Biblioteca caída, desabada, talvez um tanto revoltada contra o dono, embora não tenha caído por cima dele, mas para trás, numa inócua tentativa de fuga… Mas eis que o egrégio magistrado se levanta e, com tato e celeridade, soergue o fictício patrimônio. Ei-la, num breve gesto, de novo às suas costas, altiva e silenciosa como costumam ser as bibliotecas. Nunca os livros foram tão leves e tão infensos a desfolhamentos e amassos. Eis um tema para um filósofo sereno e desocupado: a insustentável leveza dos falsos livros. Imaginem que desastre teria sido se os livros e a estante fossem de verdade. Imaginem a profusão de traças e a multidão de ácaros, sem falar no perigo de um traumatismo craniano (ocasionado não pelos livros, sempre dóceis, mas pelas duras prateleiras onde os empoleiramos). Dessa forma, evitou-se uma tragédia no Judiciário nacional, já tão assoberbado de tragédias e outros gêneros assustadores.

Convenhamos, com esforçado “animus jocandi”, não ser de hoje a contribuição cenográfica dos livros — falsos e verdadeiros. Sempre ouvimos falar de pessoas que compravam livros por metro. Mas o caso do desembargador amazonense é, por assim dizer, um avanço: agora é todo um “décor”, todo um combo e um biombo; prateleiras e livros dignificando ambientes, discursos e argumentos, emoldurando a voz da justiça e de seus lídimos e devotados luminares. Enfim, tudo combinando, leis e livros, salvo melhor juízo.

Numa entrevista famosa, o semiólogo e escritor Umberto Eco nos disse com a convicção de um oráculo grego: “Não contem com o fim do livro!”. Mas o livro insiste em desaparecer, sobretudo onde ele deveria estar. É o caso das livrarias que, por sua vez, também desaparecem… As nossas livrarias, quando de pedra e cal, têm café, sorvete, salgadinhos, bolinhos, outros “inhos” e até… livros. Qualquer hora dessas, ao abrirmos um volume, veremos saltar uma pizza acompanhada de um chope. Nada mau, desde que não estrague o livro e seja uma promoção absolutamente gratuita.
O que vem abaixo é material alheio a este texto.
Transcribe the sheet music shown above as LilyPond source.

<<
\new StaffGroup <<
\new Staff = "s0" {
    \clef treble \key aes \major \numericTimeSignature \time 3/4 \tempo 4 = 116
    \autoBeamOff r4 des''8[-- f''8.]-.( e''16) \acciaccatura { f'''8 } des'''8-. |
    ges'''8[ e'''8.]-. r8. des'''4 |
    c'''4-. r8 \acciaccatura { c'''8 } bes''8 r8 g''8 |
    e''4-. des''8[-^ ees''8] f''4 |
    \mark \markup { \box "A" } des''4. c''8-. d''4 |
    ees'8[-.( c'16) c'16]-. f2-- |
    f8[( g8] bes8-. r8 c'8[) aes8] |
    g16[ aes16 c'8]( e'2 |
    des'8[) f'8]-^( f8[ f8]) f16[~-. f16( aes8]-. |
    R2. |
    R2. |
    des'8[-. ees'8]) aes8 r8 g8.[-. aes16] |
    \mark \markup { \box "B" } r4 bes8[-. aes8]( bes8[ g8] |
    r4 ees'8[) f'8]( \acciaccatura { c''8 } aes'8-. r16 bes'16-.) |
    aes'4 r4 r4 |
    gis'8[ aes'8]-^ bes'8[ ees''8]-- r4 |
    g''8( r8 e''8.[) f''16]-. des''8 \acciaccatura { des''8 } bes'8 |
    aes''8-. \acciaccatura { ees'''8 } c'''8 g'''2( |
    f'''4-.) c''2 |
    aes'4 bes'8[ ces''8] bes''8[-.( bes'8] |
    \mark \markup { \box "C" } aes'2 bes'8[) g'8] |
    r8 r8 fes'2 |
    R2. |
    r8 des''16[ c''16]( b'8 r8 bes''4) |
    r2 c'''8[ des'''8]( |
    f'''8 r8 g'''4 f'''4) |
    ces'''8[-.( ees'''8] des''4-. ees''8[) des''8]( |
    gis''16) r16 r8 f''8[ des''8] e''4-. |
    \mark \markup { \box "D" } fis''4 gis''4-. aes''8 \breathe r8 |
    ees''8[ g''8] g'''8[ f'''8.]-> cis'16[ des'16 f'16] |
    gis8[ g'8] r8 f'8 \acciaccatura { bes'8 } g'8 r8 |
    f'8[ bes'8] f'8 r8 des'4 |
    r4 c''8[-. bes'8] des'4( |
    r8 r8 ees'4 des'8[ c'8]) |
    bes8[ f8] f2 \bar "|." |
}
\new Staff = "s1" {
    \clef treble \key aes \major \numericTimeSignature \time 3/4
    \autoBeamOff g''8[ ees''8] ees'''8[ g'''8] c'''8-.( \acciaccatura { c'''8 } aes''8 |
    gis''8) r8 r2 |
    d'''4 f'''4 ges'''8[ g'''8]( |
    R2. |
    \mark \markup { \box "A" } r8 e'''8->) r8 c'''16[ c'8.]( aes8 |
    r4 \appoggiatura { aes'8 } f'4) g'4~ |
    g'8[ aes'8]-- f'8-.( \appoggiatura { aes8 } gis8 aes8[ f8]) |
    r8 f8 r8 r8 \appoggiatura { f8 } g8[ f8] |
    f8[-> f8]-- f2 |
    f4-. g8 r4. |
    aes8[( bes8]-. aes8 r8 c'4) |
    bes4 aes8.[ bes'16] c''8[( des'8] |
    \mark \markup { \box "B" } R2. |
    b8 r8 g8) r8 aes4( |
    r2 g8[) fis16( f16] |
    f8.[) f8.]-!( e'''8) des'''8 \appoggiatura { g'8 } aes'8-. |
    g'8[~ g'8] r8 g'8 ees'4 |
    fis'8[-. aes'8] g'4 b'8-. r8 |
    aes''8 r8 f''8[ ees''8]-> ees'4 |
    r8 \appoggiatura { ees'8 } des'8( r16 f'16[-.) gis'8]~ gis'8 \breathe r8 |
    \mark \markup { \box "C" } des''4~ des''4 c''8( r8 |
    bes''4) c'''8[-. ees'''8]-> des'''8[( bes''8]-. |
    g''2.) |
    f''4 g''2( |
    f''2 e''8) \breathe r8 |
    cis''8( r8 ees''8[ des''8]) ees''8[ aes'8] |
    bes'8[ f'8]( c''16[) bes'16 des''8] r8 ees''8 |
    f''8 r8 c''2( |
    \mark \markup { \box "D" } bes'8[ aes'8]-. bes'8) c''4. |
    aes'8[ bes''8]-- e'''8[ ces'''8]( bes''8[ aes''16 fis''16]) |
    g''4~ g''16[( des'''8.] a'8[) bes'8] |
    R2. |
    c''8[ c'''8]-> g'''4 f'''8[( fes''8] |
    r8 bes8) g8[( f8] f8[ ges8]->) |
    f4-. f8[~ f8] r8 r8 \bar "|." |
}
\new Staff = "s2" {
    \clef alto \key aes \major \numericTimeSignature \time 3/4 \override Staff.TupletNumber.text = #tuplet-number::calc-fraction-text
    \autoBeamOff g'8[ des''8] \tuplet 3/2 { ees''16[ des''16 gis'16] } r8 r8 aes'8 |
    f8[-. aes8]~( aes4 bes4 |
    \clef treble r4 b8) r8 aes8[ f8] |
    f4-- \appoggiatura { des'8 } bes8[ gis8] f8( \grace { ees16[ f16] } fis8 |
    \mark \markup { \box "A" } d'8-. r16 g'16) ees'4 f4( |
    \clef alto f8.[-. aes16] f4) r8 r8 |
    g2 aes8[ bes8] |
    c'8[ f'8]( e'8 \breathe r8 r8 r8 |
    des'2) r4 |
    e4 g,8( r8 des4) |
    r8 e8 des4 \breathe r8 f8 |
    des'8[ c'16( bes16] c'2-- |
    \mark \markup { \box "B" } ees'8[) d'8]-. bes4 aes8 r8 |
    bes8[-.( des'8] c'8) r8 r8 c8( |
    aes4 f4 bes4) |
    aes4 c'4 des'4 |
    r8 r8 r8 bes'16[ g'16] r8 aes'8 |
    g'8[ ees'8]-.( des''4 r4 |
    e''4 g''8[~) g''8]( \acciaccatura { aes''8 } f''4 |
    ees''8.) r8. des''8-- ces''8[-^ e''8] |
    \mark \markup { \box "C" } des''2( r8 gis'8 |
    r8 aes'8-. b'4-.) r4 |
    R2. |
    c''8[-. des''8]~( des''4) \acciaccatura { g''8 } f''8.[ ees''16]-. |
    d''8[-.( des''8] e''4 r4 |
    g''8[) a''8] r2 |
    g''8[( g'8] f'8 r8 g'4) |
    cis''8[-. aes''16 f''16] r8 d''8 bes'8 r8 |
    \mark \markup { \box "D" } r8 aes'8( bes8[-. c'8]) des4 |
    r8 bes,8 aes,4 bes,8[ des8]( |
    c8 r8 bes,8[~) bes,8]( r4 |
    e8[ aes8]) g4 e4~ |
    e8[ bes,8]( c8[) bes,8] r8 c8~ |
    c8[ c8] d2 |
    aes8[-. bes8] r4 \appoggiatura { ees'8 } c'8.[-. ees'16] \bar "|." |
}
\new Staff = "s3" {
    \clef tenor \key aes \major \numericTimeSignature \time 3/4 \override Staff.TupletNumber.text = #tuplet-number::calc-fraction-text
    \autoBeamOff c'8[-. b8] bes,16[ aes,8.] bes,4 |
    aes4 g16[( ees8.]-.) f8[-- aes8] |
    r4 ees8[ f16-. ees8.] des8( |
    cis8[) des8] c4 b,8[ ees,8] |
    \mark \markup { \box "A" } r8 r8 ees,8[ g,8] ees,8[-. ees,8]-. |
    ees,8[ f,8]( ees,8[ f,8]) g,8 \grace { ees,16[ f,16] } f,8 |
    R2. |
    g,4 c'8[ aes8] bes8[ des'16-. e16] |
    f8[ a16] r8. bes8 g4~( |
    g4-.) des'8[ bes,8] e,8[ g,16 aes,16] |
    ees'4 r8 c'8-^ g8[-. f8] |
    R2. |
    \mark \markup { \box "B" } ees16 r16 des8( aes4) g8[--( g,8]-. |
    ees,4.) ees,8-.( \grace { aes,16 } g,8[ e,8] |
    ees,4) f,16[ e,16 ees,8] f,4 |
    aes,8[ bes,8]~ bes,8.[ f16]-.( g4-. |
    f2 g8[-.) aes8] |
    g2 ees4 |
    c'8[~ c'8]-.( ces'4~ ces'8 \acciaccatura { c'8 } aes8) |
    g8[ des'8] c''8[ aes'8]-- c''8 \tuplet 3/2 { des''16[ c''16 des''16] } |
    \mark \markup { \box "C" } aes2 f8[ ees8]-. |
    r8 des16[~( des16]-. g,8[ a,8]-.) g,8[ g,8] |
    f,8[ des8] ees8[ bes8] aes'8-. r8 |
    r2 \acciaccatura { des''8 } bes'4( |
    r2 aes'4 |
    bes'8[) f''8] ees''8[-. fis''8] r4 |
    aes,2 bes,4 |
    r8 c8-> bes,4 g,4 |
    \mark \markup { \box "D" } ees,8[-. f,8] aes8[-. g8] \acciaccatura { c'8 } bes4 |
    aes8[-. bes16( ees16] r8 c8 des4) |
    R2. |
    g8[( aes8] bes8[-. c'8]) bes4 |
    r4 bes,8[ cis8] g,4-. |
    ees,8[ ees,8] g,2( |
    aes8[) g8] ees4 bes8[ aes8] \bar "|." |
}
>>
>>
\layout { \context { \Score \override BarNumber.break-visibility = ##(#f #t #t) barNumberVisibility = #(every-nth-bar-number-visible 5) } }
Vivo estivesse, o escritor Jorge Luis Borges, ao lado de Umberto Eco, também não estaria em boa situação, pois não disse ele que sempre imaginou o paraíso como uma biblioteca? Mas que paraíso pode haver numa biblioteca falsa, de livros literalmente superficiais?!!! E Mallarmé, o que diria, ele que achava que “No fundo, o mundo é feito para acabar num belo livro”?  E o nosso Millôr Fernandes, que lacrou ao afirmar que “Livro não enguiça”?… Por último, adicionemos um pensamento do poeta Heinrich Heine, que gutemberguianamente sentencia: “De todos os mundos criados pelo Homem, o mundo do livro é o mais poderoso”. Pois é. Esse mundo não cai.